TASK DIRECTIONS
Gather the lines from the material that contain "iniciar".

DATA EXTRACT
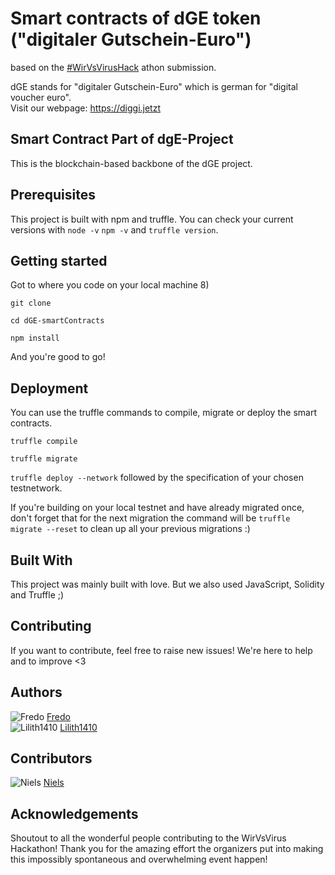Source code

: # Smart contracts of dGE token ("digitaler Gutschein-Euro")
based on the [#WirVsVirusHack](https://wirvsvirushackathon.org/) athon submission.

dGE stands for "digitaler Gutschein-Euro" which is german for "digital voucher euro".<br />
Visit our webpage: https://diggi.jetzt

## Smart Contract Part of dgE-Project
This is the blockchain-based backbone of the dGE project.

## Prerequisites
This project is built with npm and truffle.
You can check your current versions with
`node -v`
`npm -v`
and `truffle version`.

## Getting started
Got to where you code on your local machine 8)

 `git clone`

 `cd dGE-smartContracts`

 `npm install`

And you're good to go!

## Deployment
You can use the truffle commands to compile, migrate or deploy the smart contracts.

 `truffle compile`

 `truffle migrate`

  `truffle deploy --network` followed by the specification of your chosen testnetwork.

If you're building on your local testnet and have already migrated once, don't forget that for the next migration the command will be `truffle migrate --reset` to clean up all your previous migrations :)

## Built With
This project was mainly built with love. But we also used JavaScript, Solidity and Truffle ;)

## Contributing
If you want to contribute, feel free to raise new issues! We're here to help and to improve <3

## Authors
![Fredo](https://avatars2.githubusercontent.com/u/10088275?s=60&v=4) [Fredo](https://github.com/fredo)
<br />
![Lilith1410](https://avatars2.githubusercontent.com/u/32402989?s=60&v=4) [Lilith1410](https://github.com/lilith1410)

## Contributors
![Niels](https://avatars2.githubusercontent.com/u/3898916?s=60&v=4) [Niels](https://github.com/Dakavon)<br />

## Acknowledgements
Shoutout to all the wonderful people contributing to the WirVsVirus Hackathon! Thank you for the amazing effort the organizers put into making this impossibly spontaneous and overwhelming event happen!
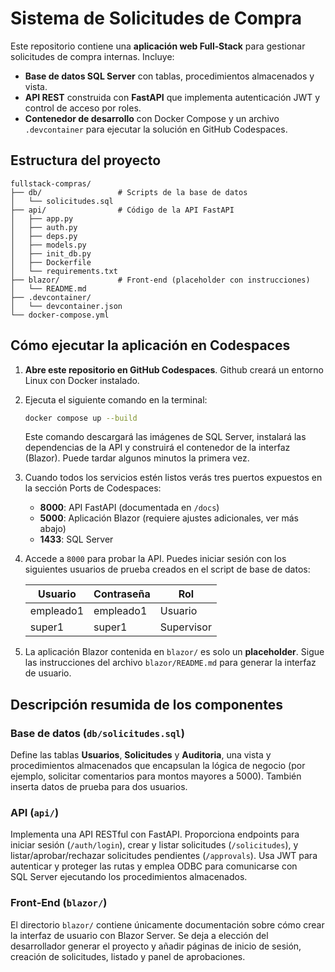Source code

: # Sistema de Solicitudes de Compra

Este repositorio contiene una **aplicación web Full‑Stack** para gestionar solicitudes de compra internas. Incluye:

- **Base de datos SQL Server** con tablas, procedimientos almacenados y vista.
- **API REST** construida con **FastAPI** que implementa autenticación JWT y control de acceso por roles.
- **Contenedor de desarrollo** con Docker Compose y un archivo `.devcontainer` para ejecutar la solución en GitHub Codespaces.

## Estructura del proyecto

```
fullstack-compras/
├── db/                 # Scripts de la base de datos
│   └── solicitudes.sql
├── api/                # Código de la API FastAPI
│   ├── app.py
│   ├── auth.py
│   ├── deps.py
│   ├── models.py
│   ├── init_db.py
│   ├── Dockerfile
│   └── requirements.txt
├── blazor/             # Front‑end (placeholder con instrucciones)
│   └── README.md
├── .devcontainer/
│   └── devcontainer.json
└── docker-compose.yml
```

## Cómo ejecutar la aplicación en Codespaces

1. **Abre este repositorio en GitHub Codespaces**. Github creará un entorno Linux con Docker instalado.
2. Ejecuta el siguiente comando en la terminal:

   ```bash
   docker compose up --build
   ```

   Este comando descargará las imágenes de SQL Server, instalará las dependencias de la API y construirá el contenedor de la interfaz (Blazor). Puede tardar algunos minutos la primera vez.

3. Cuando todos los servicios estén listos verás tres puertos expuestos en la sección Ports de Codespaces:

   - **8000**: API FastAPI (documentada en `/docs`)
   - **5000**: Aplicación Blazor (requiere ajustes adicionales, ver más abajo)
   - **1433**: SQL Server

4. Accede a `8000` para probar la API. Puedes iniciar sesión con los siguientes usuarios de prueba creados en el script de base de datos:

   | Usuario   | Contraseña | Rol        |
   |-----------|------------|------------|
   | empleado1 | empleado1  | Usuario    |
   | super1    | super1     | Supervisor |

5. La aplicación Blazor contenida en `blazor/` es solo un **placeholder**. Sigue las instrucciones del archivo `blazor/README.md` para generar la interfaz de usuario.

## Descripción resumida de los componentes

### Base de datos (`db/solicitudes.sql`)

Define las tablas **Usuarios**, **Solicitudes** y **Auditoria**, una vista y procedimientos almacenados que encapsulan la lógica de negocio (por ejemplo, solicitar comentarios para montos mayores a 5000). También inserta datos de prueba para dos usuarios.

### API (`api/`)

Implementa una API RESTful con FastAPI. Proporciona endpoints para iniciar sesión (`/auth/login`), crear y listar solicitudes (`/solicitudes`), y listar/aprobar/rechazar solicitudes pendientes (`/approvals`). Usa JWT para autenticar y proteger las rutas y emplea ODBC para comunicarse con SQL Server ejecutando los procedimientos almacenados.

### Front‑End (`blazor/`)

El directorio `blazor/` contiene únicamente documentación sobre cómo crear la interfaz de usuario con Blazor Server. Se deja a elección del desarrollador generar el proyecto y añadir páginas de inicio de sesión, creación de solicitudes, listado y panel de aprobaciones.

ANSWER BOX
4. Accede a `8000` para probar la API. Puedes iniciar sesión con los siguientes usuarios de prueba creados en el script de base de datos:
Implementa una API RESTful con FastAPI. Proporciona endpoints para iniciar sesión (`/auth/login`), crear y listar solicitudes (`/solicitudes`), y listar/aprobar/rechazar solicitudes pendientes (`/approvals`). Usa JWT para autenticar y proteger las rutas y emplea ODBC para comunicarse con SQL Server ejecutando los procedimientos almacenados.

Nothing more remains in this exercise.